What you will do:
Set every line of the data down again exactly, and keep the pictures out.

┌──

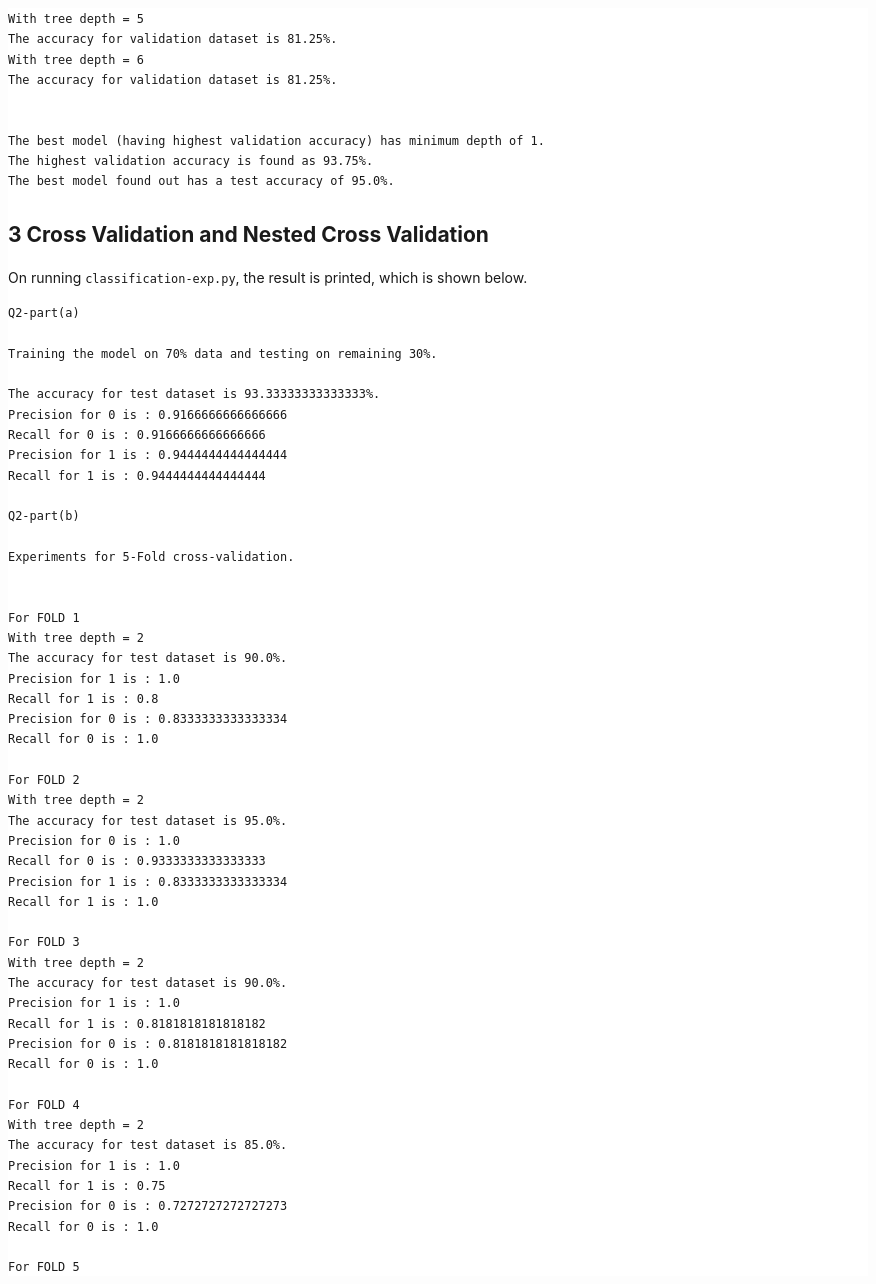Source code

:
 ```
With tree depth = 5
The accuracy for validation dataset is 81.25%.
With tree depth = 6
The accuracy for validation dataset is 81.25%.


The best model (having highest validation accuracy) has minimum depth of 1.
The highest validation accuracy is found as 93.75%.
The best model found out has a test accuracy of 95.0%.
```

## 3 Cross Validation and Nested Cross Validation

On running `classification-exp.py`, the result is printed, which is shown below. 
```
Q2-part(a) 

Training the model on 70% data and testing on remaining 30%.

The accuracy for test dataset is 93.33333333333333%.
Precision for 0 is : 0.9166666666666666
Recall for 0 is : 0.9166666666666666
Precision for 1 is : 0.9444444444444444
Recall for 1 is : 0.9444444444444444

Q2-part(b)

Experiments for 5-Fold cross-validation.


For FOLD 1
With tree depth = 2
The accuracy for test dataset is 90.0%.
Precision for 1 is : 1.0
Recall for 1 is : 0.8
Precision for 0 is : 0.8333333333333334
Recall for 0 is : 1.0

For FOLD 2
With tree depth = 2
The accuracy for test dataset is 95.0%.
Precision for 0 is : 1.0
Recall for 0 is : 0.9333333333333333
Precision for 1 is : 0.8333333333333334
Recall for 1 is : 1.0

For FOLD 3
With tree depth = 2
The accuracy for test dataset is 90.0%.
Precision for 1 is : 1.0
Recall for 1 is : 0.8181818181818182
Precision for 0 is : 0.8181818181818182
Recall for 0 is : 1.0

For FOLD 4
With tree depth = 2
The accuracy for test dataset is 85.0%.
Precision for 1 is : 1.0
Recall for 1 is : 0.75
Precision for 0 is : 0.7272727272727273
Recall for 0 is : 1.0

For FOLD 5
```
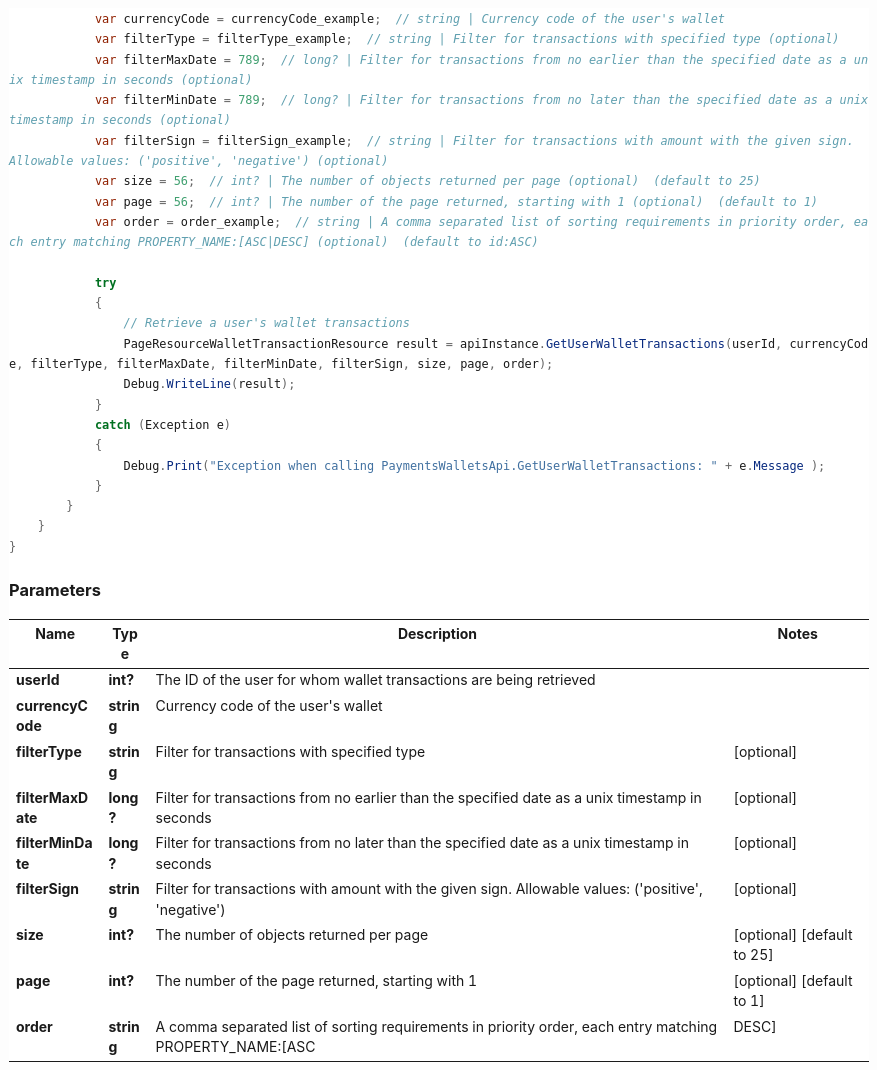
 ```csharp
            var currencyCode = currencyCode_example;  // string | Currency code of the user's wallet
            var filterType = filterType_example;  // string | Filter for transactions with specified type (optional) 
            var filterMaxDate = 789;  // long? | Filter for transactions from no earlier than the specified date as a unix timestamp in seconds (optional) 
            var filterMinDate = 789;  // long? | Filter for transactions from no later than the specified date as a unix timestamp in seconds (optional) 
            var filterSign = filterSign_example;  // string | Filter for transactions with amount with the given sign.  Allowable values: ('positive', 'negative') (optional) 
            var size = 56;  // int? | The number of objects returned per page (optional)  (default to 25)
            var page = 56;  // int? | The number of the page returned, starting with 1 (optional)  (default to 1)
            var order = order_example;  // string | A comma separated list of sorting requirements in priority order, each entry matching PROPERTY_NAME:[ASC|DESC] (optional)  (default to id:ASC)

            try
            {
                // Retrieve a user's wallet transactions
                PageResourceWalletTransactionResource result = apiInstance.GetUserWalletTransactions(userId, currencyCode, filterType, filterMaxDate, filterMinDate, filterSign, size, page, order);
                Debug.WriteLine(result);
            }
            catch (Exception e)
            {
                Debug.Print("Exception when calling PaymentsWalletsApi.GetUserWalletTransactions: " + e.Message );
            }
        }
    }
}
```

### Parameters

Name | Type | Description  | Notes
------------- | ------------- | ------------- | -------------
 **userId** | **int?**| The ID of the user for whom wallet transactions are being retrieved | 
 **currencyCode** | **string**| Currency code of the user&#39;s wallet | 
 **filterType** | **string**| Filter for transactions with specified type | [optional] 
 **filterMaxDate** | **long?**| Filter for transactions from no earlier than the specified date as a unix timestamp in seconds | [optional] 
 **filterMinDate** | **long?**| Filter for transactions from no later than the specified date as a unix timestamp in seconds | [optional] 
 **filterSign** | **string**| Filter for transactions with amount with the given sign.  Allowable values: (&#39;positive&#39;, &#39;negative&#39;) | [optional] 
 **size** | **int?**| The number of objects returned per page | [optional] [default to 25]
 **page** | **int?**| The number of the page returned, starting with 1 | [optional] [default to 1]
 **order** | **string**| A comma separated list of sorting requirements in priority order, each entry matching PROPERTY_NAME:[ASC|DESC] | [optional] [default to id:ASC]
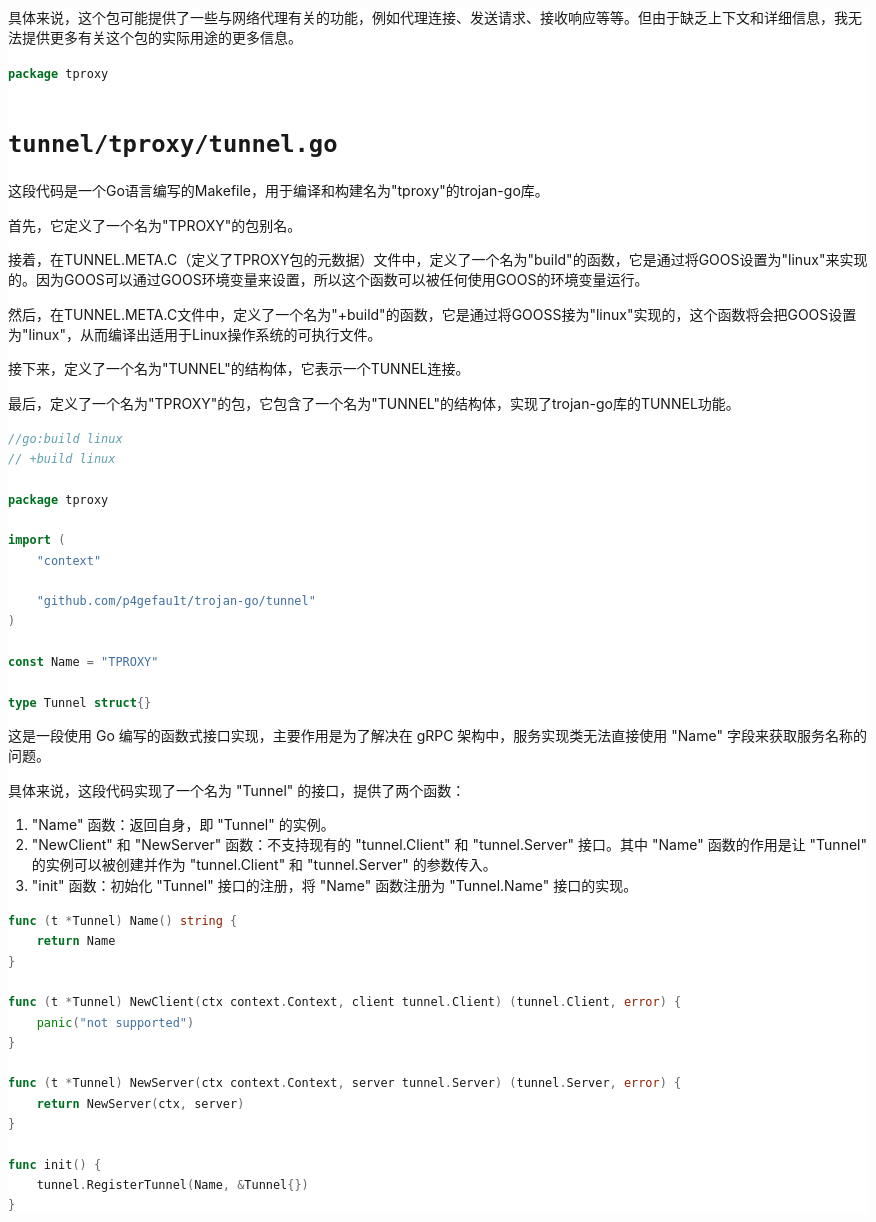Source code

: 具体来说，这个包可能提供了一些与网络代理有关的功能，例如代理连接、发送请求、接收响应等等。但由于缺乏上下文和详细信息，我无法提供更多有关这个包的实际用途的更多信息。


```go
package tproxy

```

# `tunnel/tproxy/tunnel.go`

这段代码是一个Go语言编写的Makefile，用于编译和构建名为"tproxy"的trojan-go库。

首先，它定义了一个名为"TPROXY"的包别名。

接着，在TUNNEL.META.C（定义了TPROXY包的元数据）文件中，定义了一个名为"build"的函数，它是通过将GOOS设置为"linux"来实现的。因为GOOS可以通过GOOS环境变量来设置，所以这个函数可以被任何使用GOOS的环境变量运行。

然后，在TUNNEL.META.C文件中，定义了一个名为"+build"的函数，它是通过将GOOSS接为"linux"实现的，这个函数将会把GOOS设置为"linux"，从而编译出适用于Linux操作系统的可执行文件。

接下来，定义了一个名为"TUNNEL"的结构体，它表示一个TUNNEL连接。

最后，定义了一个名为"TPROXY"的包，它包含了一个名为"TUNNEL"的结构体，实现了trojan-go库的TUNNEL功能。


```go
//go:build linux
// +build linux

package tproxy

import (
	"context"

	"github.com/p4gefau1t/trojan-go/tunnel"
)

const Name = "TPROXY"

type Tunnel struct{}

```

这是一段使用 Go 编写的函数式接口实现，主要作用是为了解决在 gRPC 架构中，服务实现类无法直接使用 "Name" 字段来获取服务名称的问题。

具体来说，这段代码实现了一个名为 "Tunnel" 的接口，提供了两个函数：

1. "Name" 函数：返回自身，即 "Tunnel" 的实例。
2. "NewClient" 和 "NewServer" 函数：不支持现有的 "tunnel.Client" 和 "tunnel.Server" 接口。其中 "Name" 函数的作用是让 "Tunnel" 的实例可以被创建并作为 "tunnel.Client" 和 "tunnel.Server" 的参数传入。
3. "init" 函数：初始化 "Tunnel" 接口的注册，将 "Name" 函数注册为 "Tunnel.Name" 接口的实现。


```go
func (t *Tunnel) Name() string {
	return Name
}

func (t *Tunnel) NewClient(ctx context.Context, client tunnel.Client) (tunnel.Client, error) {
	panic("not supported")
}

func (t *Tunnel) NewServer(ctx context.Context, server tunnel.Server) (tunnel.Server, error) {
	return NewServer(ctx, server)
}

func init() {
	tunnel.RegisterTunnel(Name, &Tunnel{})
}

```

└──

Response below:
Source code

:
 ```
With tree depth = 5
The accuracy for validation dataset is 81.25%.
With tree depth = 6
The accuracy for validation dataset is 81.25%.


The best model (having highest validation accuracy) has minimum depth of 1.
The highest validation accuracy is found as 93.75%.
The best model found out has a test accuracy of 95.0%.
```

## 3 Cross Validation and Nested Cross Validation

On running `classification-exp.py`, the result is printed, which is shown below. 
```
Q2-part(a) 

Training the model on 70% data and testing on remaining 30%.

The accuracy for test dataset is 93.33333333333333%.
Precision for 0 is : 0.9166666666666666
Recall for 0 is : 0.9166666666666666
Precision for 1 is : 0.9444444444444444
Recall for 1 is : 0.9444444444444444

Q2-part(b)

Experiments for 5-Fold cross-validation.


For FOLD 1
With tree depth = 2
The accuracy for test dataset is 90.0%.
Precision for 1 is : 1.0
Recall for 1 is : 0.8
Precision for 0 is : 0.8333333333333334
Recall for 0 is : 1.0

For FOLD 2
With tree depth = 2
The accuracy for test dataset is 95.0%.
Precision for 0 is : 1.0
Recall for 0 is : 0.9333333333333333
Precision for 1 is : 0.8333333333333334
Recall for 1 is : 1.0

For FOLD 3
With tree depth = 2
The accuracy for test dataset is 90.0%.
Precision for 1 is : 1.0
Recall for 1 is : 0.8181818181818182
Precision for 0 is : 0.8181818181818182
Recall for 0 is : 1.0

For FOLD 4
With tree depth = 2
The accuracy for test dataset is 85.0%.
Precision for 1 is : 1.0
Recall for 1 is : 0.75
Precision for 0 is : 0.7272727272727273
Recall for 0 is : 1.0

For FOLD 5
```
 ```csharp
            var currencyCode = currencyCode_example;  // string | Currency code of the user's wallet
            var filterType = filterType_example;  // string | Filter for transactions with specified type (optional) 
            var filterMaxDate = 789;  // long? | Filter for transactions from no earlier than the specified date as a unix timestamp in seconds (optional) 
            var filterMinDate = 789;  // long? | Filter for transactions from no later than the specified date as a unix timestamp in seconds (optional) 
            var filterSign = filterSign_example;  // string | Filter for transactions with amount with the given sign.  Allowable values: ('positive', 'negative') (optional) 
            var size = 56;  // int? | The number of objects returned per page (optional)  (default to 25)
            var page = 56;  // int? | The number of the page returned, starting with 1 (optional)  (default to 1)
            var order = order_example;  // string | A comma separated list of sorting requirements in priority order, each entry matching PROPERTY_NAME:[ASC|DESC] (optional)  (default to id:ASC)

            try
            {
                // Retrieve a user's wallet transactions
                PageResourceWalletTransactionResource result = apiInstance.GetUserWalletTransactions(userId, currencyCode, filterType, filterMaxDate, filterMinDate, filterSign, size, page, order);
                Debug.WriteLine(result);
            }
            catch (Exception e)
            {
                Debug.Print("Exception when calling PaymentsWalletsApi.GetUserWalletTransactions: " + e.Message );
            }
        }
    }
}
```

### Parameters

Name | Type | Description  | Notes
------------- | ------------- | ------------- | -------------
 **userId** | **int?**| The ID of the user for whom wallet transactions are being retrieved | 
 **currencyCode** | **string**| Currency code of the user&#39;s wallet | 
 **filterType** | **string**| Filter for transactions with specified type | [optional] 
 **filterMaxDate** | **long?**| Filter for transactions from no earlier than the specified date as a unix timestamp in seconds | [optional] 
 **filterMinDate** | **long?**| Filter for transactions from no later than the specified date as a unix timestamp in seconds | [optional] 
 **filterSign** | **string**| Filter for transactions with amount with the given sign.  Allowable values: (&#39;positive&#39;, &#39;negative&#39;) | [optional] 
 **size** | **int?**| The number of objects returned per page | [optional] [default to 25]
 **page** | **int?**| The number of the page returned, starting with 1 | [optional] [default to 1]
 **order** | **string**| A comma separated list of sorting requirements in priority order, each entry matching PROPERTY_NAME:[ASC|DESC] | [optional] [default to id:ASC]
Source code

: 具体来说，这个包可能提供了一些与网络代理有关的功能，例如代理连接、发送请求、接收响应等等。但由于缺乏上下文和详细信息，我无法提供更多有关这个包的实际用途的更多信息。


```go
package tproxy

```

# `tunnel/tproxy/tunnel.go`

这段代码是一个Go语言编写的Makefile，用于编译和构建名为"tproxy"的trojan-go库。

首先，它定义了一个名为"TPROXY"的包别名。

接着，在TUNNEL.META.C（定义了TPROXY包的元数据）文件中，定义了一个名为"build"的函数，它是通过将GOOS设置为"linux"来实现的。因为GOOS可以通过GOOS环境变量来设置，所以这个函数可以被任何使用GOOS的环境变量运行。

然后，在TUNNEL.META.C文件中，定义了一个名为"+build"的函数，它是通过将GOOSS接为"linux"实现的，这个函数将会把GOOS设置为"linux"，从而编译出适用于Linux操作系统的可执行文件。

接下来，定义了一个名为"TUNNEL"的结构体，它表示一个TUNNEL连接。

最后，定义了一个名为"TPROXY"的包，它包含了一个名为"TUNNEL"的结构体，实现了trojan-go库的TUNNEL功能。


```go
//go:build linux
// +build linux

package tproxy

import (
	"context"

	"github.com/p4gefau1t/trojan-go/tunnel"
)

const Name = "TPROXY"

type Tunnel struct{}

```

这是一段使用 Go 编写的函数式接口实现，主要作用是为了解决在 gRPC 架构中，服务实现类无法直接使用 "Name" 字段来获取服务名称的问题。

具体来说，这段代码实现了一个名为 "Tunnel" 的接口，提供了两个函数：

1. "Name" 函数：返回自身，即 "Tunnel" 的实例。
2. "NewClient" 和 "NewServer" 函数：不支持现有的 "tunnel.Client" 和 "tunnel.Server" 接口。其中 "Name" 函数的作用是让 "Tunnel" 的实例可以被创建并作为 "tunnel.Client" 和 "tunnel.Server" 的参数传入。
3. "init" 函数：初始化 "Tunnel" 接口的注册，将 "Name" 函数注册为 "Tunnel.Name" 接口的实现。


```go
func (t *Tunnel) Name() string {
	return Name
}

func (t *Tunnel) NewClient(ctx context.Context, client tunnel.Client) (tunnel.Client, error) {
	panic("not supported")
}

func (t *Tunnel) NewServer(ctx context.Context, server tunnel.Server) (tunnel.Server, error) {
	return NewServer(ctx, server)
}

func init() {
	tunnel.RegisterTunnel(Name, &Tunnel{})
}

```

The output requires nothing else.